§ Layout coordinate data
# # # # # # #

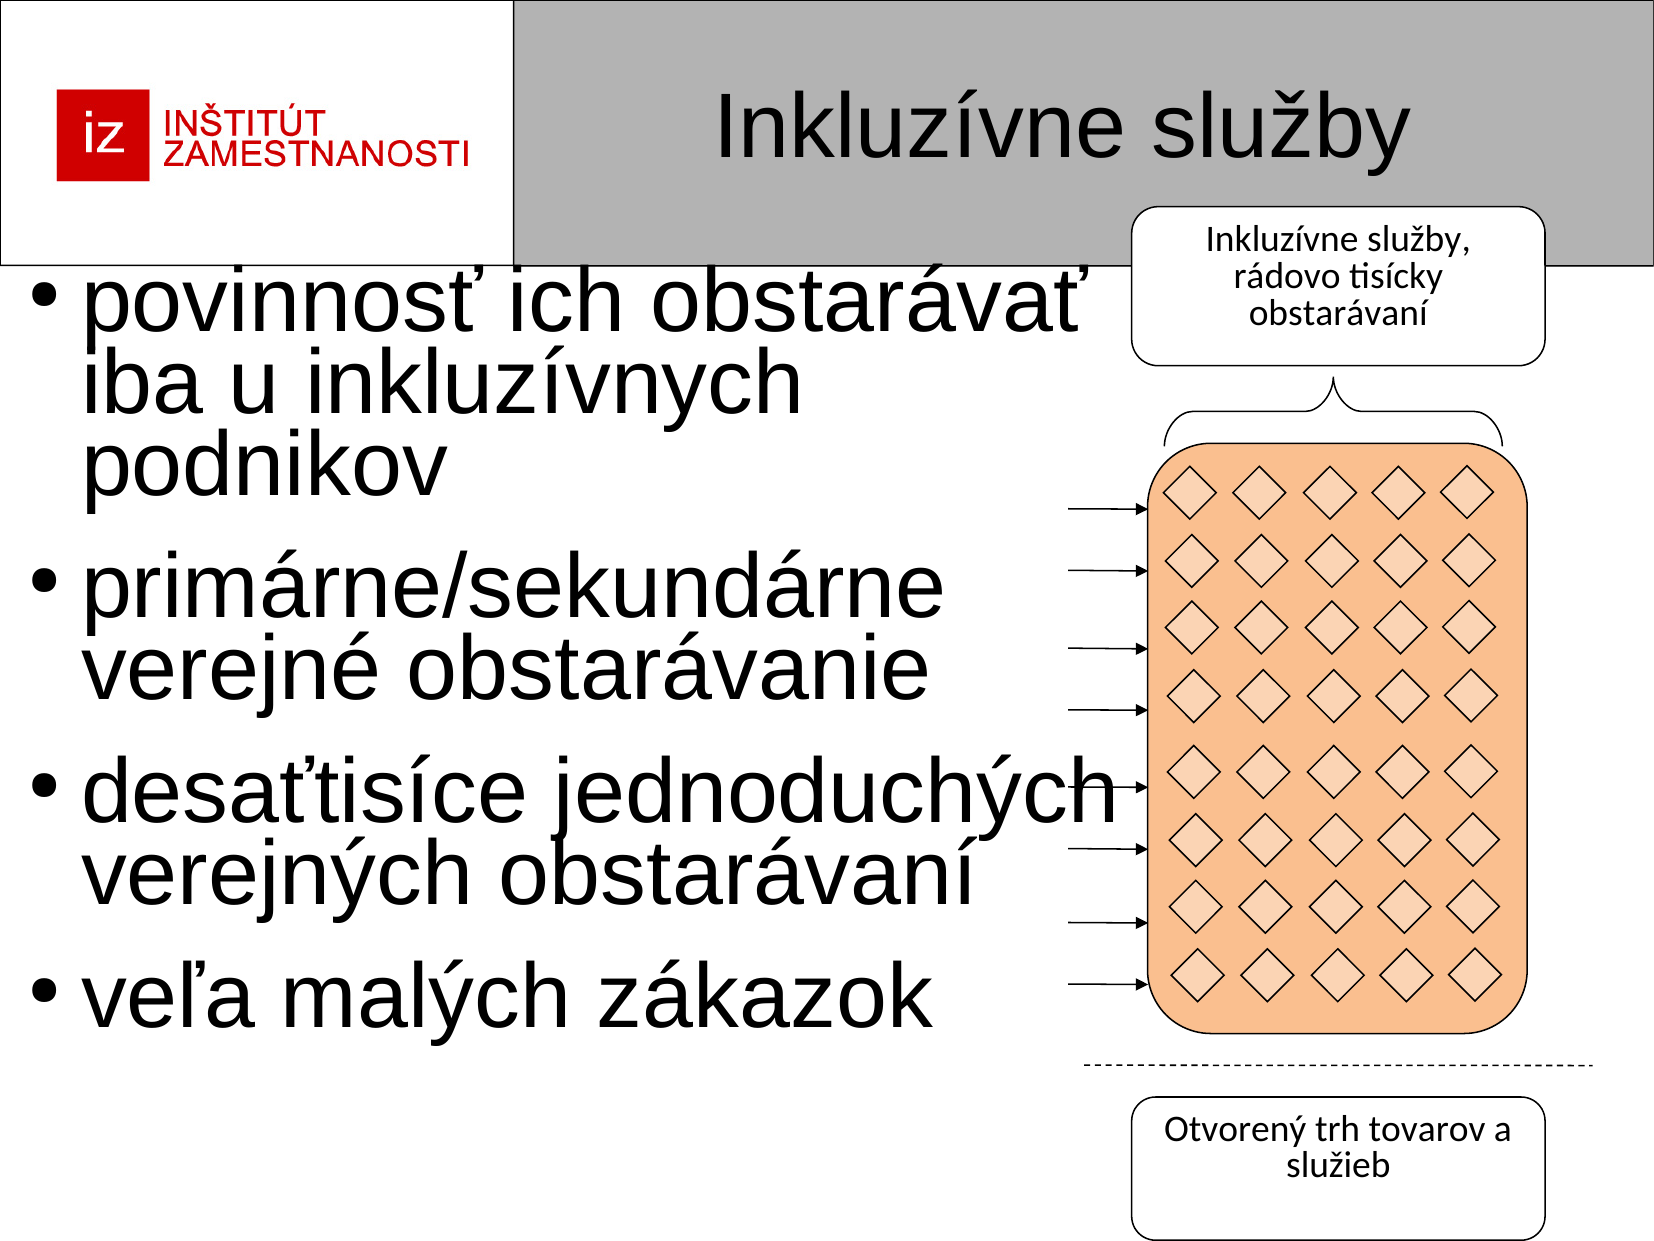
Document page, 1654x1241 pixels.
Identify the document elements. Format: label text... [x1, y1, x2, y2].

list povinnosť ich obstarávať iba u inkluzívnych podnikov primárne/sekundárne verejné obstarávanie desaťtisíce jednoduchých verejných obstarávaní veľa malých zákazok [10, 265, 1152, 1241]
text_box Otvorený trh tovarov a služieb [1131, 1097, 1546, 1241]
picture [5, 8, 512, 257]
title Inkluzívne služby [561, 37, 1565, 229]
text_box Inkluzívne služby, rádovo tisícky obstarávaní [1131, 206, 1546, 366]
text_box [1147, 443, 1528, 1034]
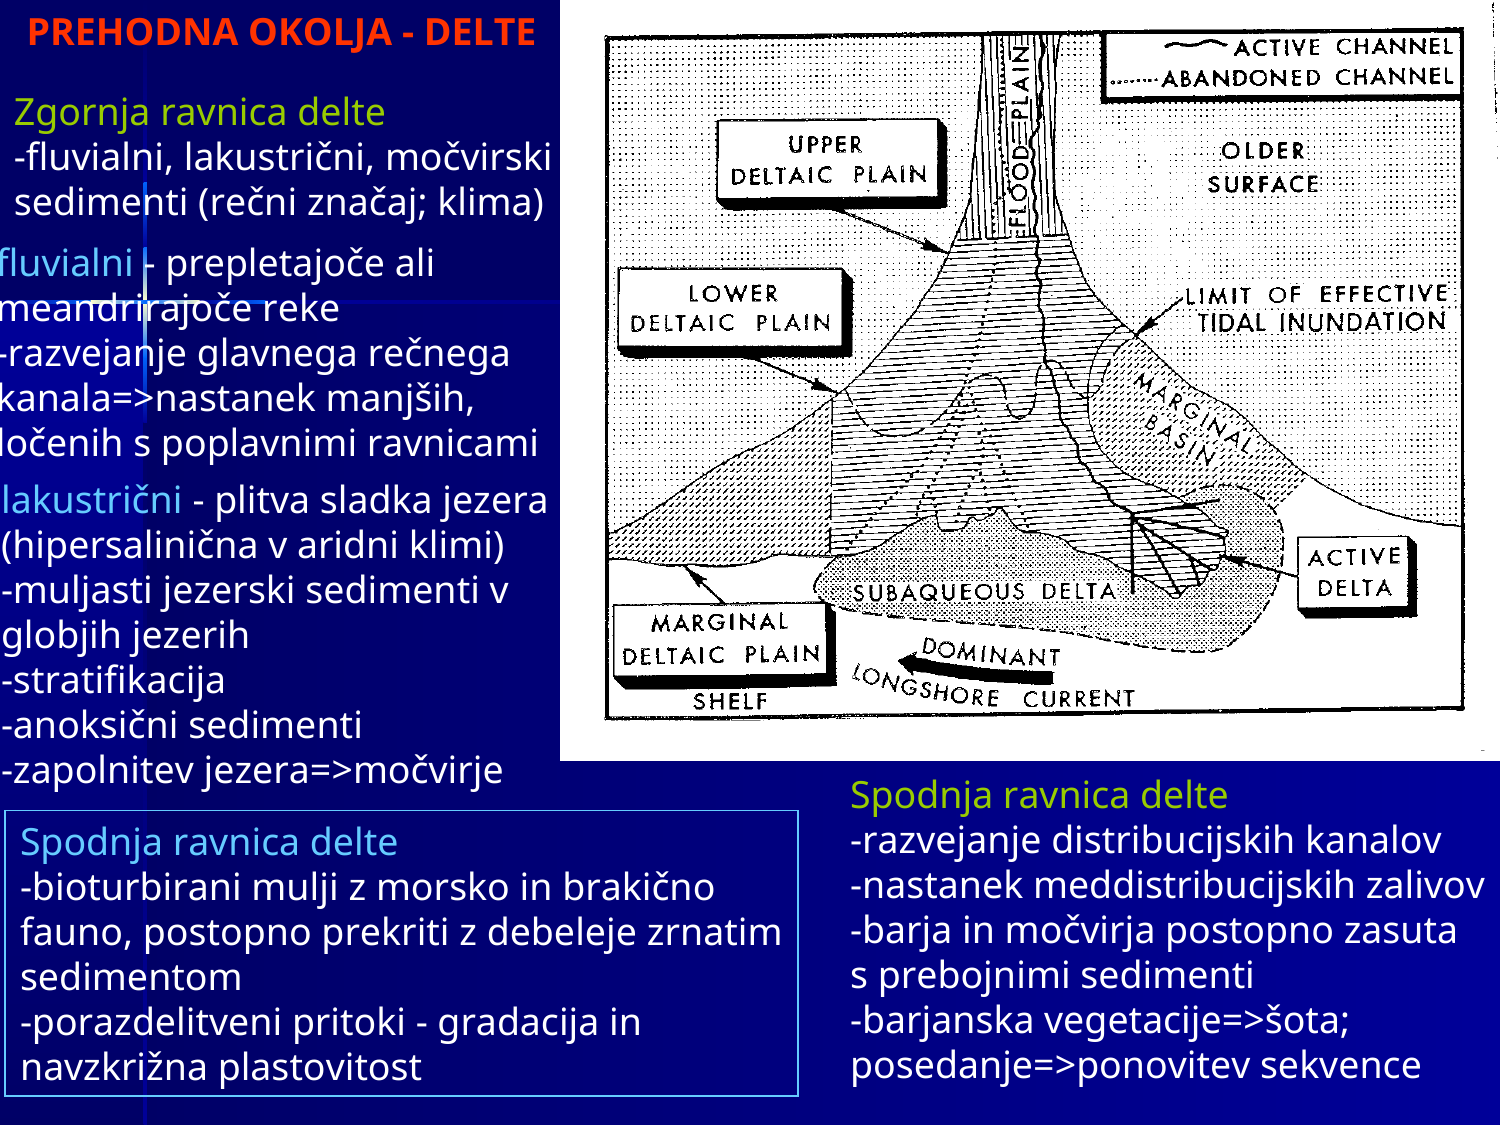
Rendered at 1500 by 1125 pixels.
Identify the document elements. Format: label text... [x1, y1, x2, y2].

# # # # # # #

§ Instruction
Rewrite all of the data above with "document elements" changed to "page components" and everything else kept the same. Leave out the pictures.

§ Solution
Document page, 1654x1241 pixels.
Identify the page components. Format: label text... [x1, y1, x2, y2].

list povinnosť ich obstarávať iba u inkluzívnych podnikov primárne/sekundárne verejné obstarávanie desaťtisíce jednoduchých verejných obstarávaní veľa malých zákazok [10, 265, 1152, 1241]
text_box Otvorený trh tovarov a služieb [1131, 1097, 1546, 1241]
picture [5, 8, 512, 257]
title Inkluzívne služby [561, 37, 1565, 229]
text_box Inkluzívne služby, rádovo tisícky obstarávaní [1131, 206, 1546, 366]
text_box [1147, 443, 1528, 1034]
Rendered at 1500 by 1125 pixels.
Identify the page components. Format: label text... [x1, y1, x2, y2].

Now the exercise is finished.